■ WORK REQUIRED: Reproduce the following entries exactly, leaving nothing out.

■ DATA RECORDS:

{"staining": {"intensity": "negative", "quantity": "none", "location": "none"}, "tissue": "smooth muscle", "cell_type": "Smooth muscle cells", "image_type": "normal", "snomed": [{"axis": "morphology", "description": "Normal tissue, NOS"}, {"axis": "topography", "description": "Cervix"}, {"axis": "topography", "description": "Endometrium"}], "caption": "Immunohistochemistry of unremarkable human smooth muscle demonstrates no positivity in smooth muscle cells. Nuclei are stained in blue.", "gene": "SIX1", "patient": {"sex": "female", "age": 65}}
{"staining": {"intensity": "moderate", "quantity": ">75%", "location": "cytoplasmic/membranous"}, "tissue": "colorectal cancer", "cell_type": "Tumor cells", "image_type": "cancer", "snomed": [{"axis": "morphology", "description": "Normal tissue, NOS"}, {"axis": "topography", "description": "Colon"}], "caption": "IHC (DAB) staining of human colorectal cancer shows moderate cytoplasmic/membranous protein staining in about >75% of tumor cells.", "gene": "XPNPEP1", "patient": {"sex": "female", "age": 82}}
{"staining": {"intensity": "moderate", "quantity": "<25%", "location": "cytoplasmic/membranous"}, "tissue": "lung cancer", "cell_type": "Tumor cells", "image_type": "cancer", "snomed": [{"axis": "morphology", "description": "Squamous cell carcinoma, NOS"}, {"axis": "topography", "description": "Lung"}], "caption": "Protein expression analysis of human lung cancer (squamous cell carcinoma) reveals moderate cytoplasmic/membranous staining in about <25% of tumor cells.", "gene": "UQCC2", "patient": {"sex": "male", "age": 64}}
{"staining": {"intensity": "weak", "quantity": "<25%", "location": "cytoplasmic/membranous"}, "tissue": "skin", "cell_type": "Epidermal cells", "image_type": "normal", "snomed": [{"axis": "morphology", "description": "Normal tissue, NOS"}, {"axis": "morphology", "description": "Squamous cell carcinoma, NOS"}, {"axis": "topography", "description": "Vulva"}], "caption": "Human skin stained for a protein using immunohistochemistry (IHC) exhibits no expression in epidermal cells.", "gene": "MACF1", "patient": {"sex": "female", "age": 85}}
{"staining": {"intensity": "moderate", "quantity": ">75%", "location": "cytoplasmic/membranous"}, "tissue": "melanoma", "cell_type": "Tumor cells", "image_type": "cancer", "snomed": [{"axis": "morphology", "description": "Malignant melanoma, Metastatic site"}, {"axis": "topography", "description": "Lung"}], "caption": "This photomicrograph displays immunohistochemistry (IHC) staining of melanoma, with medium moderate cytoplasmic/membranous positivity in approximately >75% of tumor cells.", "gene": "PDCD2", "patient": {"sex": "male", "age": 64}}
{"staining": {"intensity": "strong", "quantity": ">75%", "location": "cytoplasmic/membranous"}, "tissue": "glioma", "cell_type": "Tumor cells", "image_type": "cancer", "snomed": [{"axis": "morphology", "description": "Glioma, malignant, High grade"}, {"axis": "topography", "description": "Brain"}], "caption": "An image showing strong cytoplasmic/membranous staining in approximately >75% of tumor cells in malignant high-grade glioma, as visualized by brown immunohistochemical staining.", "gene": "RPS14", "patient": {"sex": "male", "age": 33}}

■ EXERCISE RESULT:
{"staining": {"intensity": "negative", "quantity": "none", "location": "none"}, "tissue": "smooth muscle", "cell_type": "Smooth muscle cells", "image_type": "normal", "snomed": [{"axis": "morphology", "description": "Normal tissue, NOS"}, {"axis": "topography", "description": "Cervix"}, {"axis": "topography", "description": "Endometrium"}], "caption": "Immunohistochemistry of unremarkable human smooth muscle demonstrates no positivity in smooth muscle cells. Nuclei are stained in blue.", "gene": "SIX1", "patient": {"sex": "female", "age": 65}}
{"staining": {"intensity": "moderate", "quantity": ">75%", "location": "cytoplasmic/membranous"}, "tissue": "colorectal cancer", "cell_type": "Tumor cells", "image_type": "cancer", "snomed": [{"axis": "morphology", "description": "Normal tissue, NOS"}, {"axis": "topography", "description": "Colon"}], "caption": "IHC (DAB) staining of human colorectal cancer shows moderate cytoplasmic/membranous protein staining in about >75% of tumor cells.", "gene": "XPNPEP1", "patient": {"sex": "female", "age": 82}}
{"staining": {"intensity": "moderate", "quantity": "<25%", "location": "cytoplasmic/membranous"}, "tissue": "lung cancer", "cell_type": "Tumor cells", "image_type": "cancer", "snomed": [{"axis": "morphology", "description": "Squamous cell carcinoma, NOS"}, {"axis": "topography", "description": "Lung"}], "caption": "Protein expression analysis of human lung cancer (squamous cell carcinoma) reveals moderate cytoplasmic/membranous staining in about <25% of tumor cells.", "gene": "UQCC2", "patient": {"sex": "male", "age": 64}}
{"staining": {"intensity": "weak", "quantity": "<25%", "location": "cytoplasmic/membranous"}, "tissue": "skin", "cell_type": "Epidermal cells", "image_type": "normal", "snomed": [{"axis": "morphology", "description": "Normal tissue, NOS"}, {"axis": "morphology", "description": "Squamous cell carcinoma, NOS"}, {"axis": "topography", "description": "Vulva"}], "caption": "Human skin stained for a protein using immunohistochemistry (IHC) exhibits no expression in epidermal cells.", "gene": "MACF1", "patient": {"sex": "female", "age": 85}}
{"staining": {"intensity": "moderate", "quantity": ">75%", "location": "cytoplasmic/membranous"}, "tissue": "melanoma", "cell_type": "Tumor cells", "image_type": "cancer", "snomed": [{"axis": "morphology", "description": "Malignant melanoma, Metastatic site"}, {"axis": "topography", "description": "Lung"}], "caption": "This photomicrograph displays immunohistochemistry (IHC) staining of melanoma, with medium moderate cytoplasmic/membranous positivity in approximately >75% of tumor cells.", "gene": "PDCD2", "patient": {"sex": "male", "age": 64}}
{"staining": {"intensity": "strong", "quantity": ">75%", "location": "cytoplasmic/membranous"}, "tissue": "glioma", "cell_type": "Tumor cells", "image_type": "cancer", "snomed": [{"axis": "morphology", "description": "Glioma, malignant, High grade"}, {"axis": "topography", "description": "Brain"}], "caption": "An image showing strong cytoplasmic/membranous staining in approximately >75% of tumor cells in malignant high-grade glioma, as visualized by brown immunohistochemical staining.", "gene": "RPS14", "patient": {"sex": "male", "age": 33}}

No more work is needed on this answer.